Now that I've given my fellow liberal Democrats their just excoriation for deferring to the interests of teachers' unions over those of students in the public schools, I'll turn now to the misguided Republican opposition to No Child Left Behind that has emerged during the last half-decade.
For the first half-decade of the new millennium, following the overwhelming bipartisan passage of the No Child Left Behind Act of 2001, Republicans were strong supporters of No Child Left Behind. Here in Minnesota, Governor Tim Pawlenty was a strong supporter of the law, and he appointed a Minnesota Department of Education Commissioner, Cheri Pierson Yecke, with whom I made common cause in helping to draft the content area standards that gave rise to the Minnesota Comprehensive Assessments (MCAs). Conservatives such as William Bennett and Chester Finn, with whom Yecke had worked, posed themselves against proponents of so-called "progressive" education such as Alfie Kohn, Deborah Meier, and Theodore Sizer. Conservatives promoted education with strong subject area content and academic skills measured by standardized testing, while liberals tended to align themselves with the "progressive" approach to education, emphasizing student learning through cooperative groups pursuing projects focused on topics of high student interest and evaluated by portfolios and presentations.

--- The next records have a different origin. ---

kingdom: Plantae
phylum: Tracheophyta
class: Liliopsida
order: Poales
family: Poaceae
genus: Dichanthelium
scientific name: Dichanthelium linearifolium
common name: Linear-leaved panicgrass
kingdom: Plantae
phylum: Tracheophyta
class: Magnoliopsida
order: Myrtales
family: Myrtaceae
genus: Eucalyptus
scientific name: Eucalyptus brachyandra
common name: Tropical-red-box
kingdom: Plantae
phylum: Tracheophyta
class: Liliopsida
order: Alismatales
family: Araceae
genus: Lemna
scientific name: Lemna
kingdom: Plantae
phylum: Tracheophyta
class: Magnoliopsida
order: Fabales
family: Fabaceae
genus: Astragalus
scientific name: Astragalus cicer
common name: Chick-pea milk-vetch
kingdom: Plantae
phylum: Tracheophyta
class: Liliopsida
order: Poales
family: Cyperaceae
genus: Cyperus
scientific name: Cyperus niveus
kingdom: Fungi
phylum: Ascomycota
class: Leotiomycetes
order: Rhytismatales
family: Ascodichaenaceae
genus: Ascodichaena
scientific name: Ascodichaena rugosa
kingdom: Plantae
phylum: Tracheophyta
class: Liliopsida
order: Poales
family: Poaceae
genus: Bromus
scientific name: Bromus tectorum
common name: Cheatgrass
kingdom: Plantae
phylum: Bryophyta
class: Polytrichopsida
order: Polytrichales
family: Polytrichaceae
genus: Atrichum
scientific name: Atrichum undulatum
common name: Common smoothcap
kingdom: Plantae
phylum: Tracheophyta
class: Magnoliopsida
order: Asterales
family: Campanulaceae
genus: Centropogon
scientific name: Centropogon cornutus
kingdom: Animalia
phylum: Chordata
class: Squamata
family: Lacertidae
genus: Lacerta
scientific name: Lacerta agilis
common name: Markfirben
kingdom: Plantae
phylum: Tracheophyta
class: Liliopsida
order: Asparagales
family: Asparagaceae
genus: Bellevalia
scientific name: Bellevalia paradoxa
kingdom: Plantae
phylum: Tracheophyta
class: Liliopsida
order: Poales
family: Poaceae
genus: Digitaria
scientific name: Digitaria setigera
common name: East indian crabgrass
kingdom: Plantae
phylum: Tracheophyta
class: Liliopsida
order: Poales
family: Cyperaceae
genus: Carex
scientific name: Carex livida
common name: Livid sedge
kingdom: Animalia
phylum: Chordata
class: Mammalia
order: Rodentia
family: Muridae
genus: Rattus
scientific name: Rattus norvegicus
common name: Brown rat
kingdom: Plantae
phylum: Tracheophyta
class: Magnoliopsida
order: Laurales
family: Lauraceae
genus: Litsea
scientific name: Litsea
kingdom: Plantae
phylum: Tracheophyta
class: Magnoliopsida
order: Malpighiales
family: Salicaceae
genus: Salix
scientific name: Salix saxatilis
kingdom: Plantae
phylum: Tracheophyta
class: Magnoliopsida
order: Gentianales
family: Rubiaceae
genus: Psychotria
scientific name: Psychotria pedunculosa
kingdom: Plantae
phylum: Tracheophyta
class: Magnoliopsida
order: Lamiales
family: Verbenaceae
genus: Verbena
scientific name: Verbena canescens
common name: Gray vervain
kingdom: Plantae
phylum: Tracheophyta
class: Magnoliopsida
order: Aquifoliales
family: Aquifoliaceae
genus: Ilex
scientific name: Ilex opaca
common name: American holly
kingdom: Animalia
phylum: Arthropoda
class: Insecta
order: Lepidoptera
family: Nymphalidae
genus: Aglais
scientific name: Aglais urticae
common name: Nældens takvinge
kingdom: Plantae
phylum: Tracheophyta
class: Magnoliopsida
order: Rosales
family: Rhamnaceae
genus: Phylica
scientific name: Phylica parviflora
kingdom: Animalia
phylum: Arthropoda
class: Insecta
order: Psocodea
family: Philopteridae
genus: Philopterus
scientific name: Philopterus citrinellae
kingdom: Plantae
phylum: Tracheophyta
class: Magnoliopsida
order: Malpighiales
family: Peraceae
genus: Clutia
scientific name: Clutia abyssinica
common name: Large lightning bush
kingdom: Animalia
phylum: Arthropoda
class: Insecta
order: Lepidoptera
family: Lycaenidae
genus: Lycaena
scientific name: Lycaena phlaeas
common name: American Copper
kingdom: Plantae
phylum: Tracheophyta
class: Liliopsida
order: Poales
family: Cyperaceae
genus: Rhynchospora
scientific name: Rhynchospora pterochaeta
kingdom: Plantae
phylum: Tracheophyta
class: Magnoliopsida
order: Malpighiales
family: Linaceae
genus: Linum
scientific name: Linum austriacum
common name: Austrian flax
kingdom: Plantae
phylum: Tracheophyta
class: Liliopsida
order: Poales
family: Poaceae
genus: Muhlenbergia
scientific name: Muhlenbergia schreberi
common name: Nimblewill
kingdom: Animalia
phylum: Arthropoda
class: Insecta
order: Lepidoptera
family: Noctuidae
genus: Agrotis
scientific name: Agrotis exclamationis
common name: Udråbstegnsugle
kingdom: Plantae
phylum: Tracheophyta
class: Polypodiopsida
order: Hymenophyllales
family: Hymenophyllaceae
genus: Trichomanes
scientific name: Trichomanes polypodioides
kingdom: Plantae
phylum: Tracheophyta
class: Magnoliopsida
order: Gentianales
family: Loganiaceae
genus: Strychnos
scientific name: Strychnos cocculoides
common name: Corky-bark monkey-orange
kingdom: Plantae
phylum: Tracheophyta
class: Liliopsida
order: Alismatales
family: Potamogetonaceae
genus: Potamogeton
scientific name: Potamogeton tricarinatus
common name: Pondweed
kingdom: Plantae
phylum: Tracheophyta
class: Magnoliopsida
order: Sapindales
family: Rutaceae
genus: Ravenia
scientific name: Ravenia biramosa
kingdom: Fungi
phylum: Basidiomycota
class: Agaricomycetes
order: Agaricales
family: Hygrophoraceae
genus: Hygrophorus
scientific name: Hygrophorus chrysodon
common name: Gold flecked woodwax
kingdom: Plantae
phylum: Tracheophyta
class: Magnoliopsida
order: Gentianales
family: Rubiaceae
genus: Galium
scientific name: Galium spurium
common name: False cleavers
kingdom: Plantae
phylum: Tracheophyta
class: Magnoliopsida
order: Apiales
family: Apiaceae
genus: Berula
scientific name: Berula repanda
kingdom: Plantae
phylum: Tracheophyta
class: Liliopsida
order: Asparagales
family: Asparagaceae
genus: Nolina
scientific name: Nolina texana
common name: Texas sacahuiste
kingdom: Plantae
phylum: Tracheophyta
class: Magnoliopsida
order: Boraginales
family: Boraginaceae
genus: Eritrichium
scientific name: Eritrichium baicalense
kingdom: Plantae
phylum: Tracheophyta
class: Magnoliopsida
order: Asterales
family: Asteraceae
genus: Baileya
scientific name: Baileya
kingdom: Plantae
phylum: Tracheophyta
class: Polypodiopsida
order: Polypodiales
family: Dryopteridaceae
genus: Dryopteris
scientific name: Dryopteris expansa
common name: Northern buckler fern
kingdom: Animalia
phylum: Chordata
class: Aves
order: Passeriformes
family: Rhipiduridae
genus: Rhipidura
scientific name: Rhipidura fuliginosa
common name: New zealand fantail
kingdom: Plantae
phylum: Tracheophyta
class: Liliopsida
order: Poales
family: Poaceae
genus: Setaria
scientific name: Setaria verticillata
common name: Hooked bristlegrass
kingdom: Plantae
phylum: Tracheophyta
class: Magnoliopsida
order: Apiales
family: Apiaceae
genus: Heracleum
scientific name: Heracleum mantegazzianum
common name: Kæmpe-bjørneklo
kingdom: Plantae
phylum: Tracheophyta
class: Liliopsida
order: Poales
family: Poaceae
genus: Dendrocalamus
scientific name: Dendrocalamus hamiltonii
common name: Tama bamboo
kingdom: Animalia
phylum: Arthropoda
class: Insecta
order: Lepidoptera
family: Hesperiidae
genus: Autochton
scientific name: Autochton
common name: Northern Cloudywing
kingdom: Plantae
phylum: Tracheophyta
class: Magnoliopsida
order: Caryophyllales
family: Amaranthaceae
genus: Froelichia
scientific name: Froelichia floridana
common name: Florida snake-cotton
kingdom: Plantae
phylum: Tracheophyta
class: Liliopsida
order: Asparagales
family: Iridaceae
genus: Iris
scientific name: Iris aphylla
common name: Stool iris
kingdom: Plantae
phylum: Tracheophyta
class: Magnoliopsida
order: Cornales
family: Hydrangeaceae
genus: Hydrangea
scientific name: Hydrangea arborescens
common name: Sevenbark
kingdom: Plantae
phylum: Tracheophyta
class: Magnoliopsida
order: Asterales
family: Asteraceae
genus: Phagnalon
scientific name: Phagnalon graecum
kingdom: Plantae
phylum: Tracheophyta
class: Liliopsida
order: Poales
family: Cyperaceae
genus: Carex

Conservatives were therefore on solid ground during this first half-decade following the passage of No Child Left Behind; interestingly enough, they often drew heavily from the work of my fellow liberal Decmocrat, E. D. Hirsch, the founder of the Core Knowledge Foundation and the most articulate proponent of education based on strong subject area content. But Hirsch also argues that we would be much better off with a nationally consistent curriculum offered throughout the United States in the manner of the best educational systems of East Asia and Europe.
In many ways, No Child Left Behind seemed to move in this direction, by at least asserting that students across the nation should be tested for their acquisition of skill and knowledge sets appropriate at given grade levels. Tests for such knowledge and skill acquisition emanated from people working at the state level, but federal government officials evaluated the suitability of these tests, and investigated whether there was follow-through on the federally mandated steps to be taken if students at particular schools performed below grade level on the tests.
And it was on this matter of federal mandates that conservative Republican support for No Child Left Behind eventually wavered. With the usual conservative failure to realize the benefits that flow from strong national government programs ensuring citizen health and education, Republicans came to see key measures of No Child Left Behind as an intrusion of the federal government that preempted state and local prerogatives.
For reasons that I shall explore more fully in coming articles, the perception of local control in public school systems of the United States is an illusion. We in fact have a nationally consistent system, not in curriculum, but in the lack thereof. This is because teachers are trained much the same way by education professors at universities across the nation who virtually universally embrace the "progressive" approach that reviles education based on subject area content and measurable achievement through standardized testing.
Thus, without realizing it, conservatives who think that the elimination of No Child Left Behind will result in more local control are actually returning control to education professors and the nationally consistent "progressive" approach that has done so much to harm students in the United States, especially children from economically challenged families at the nation's urban core.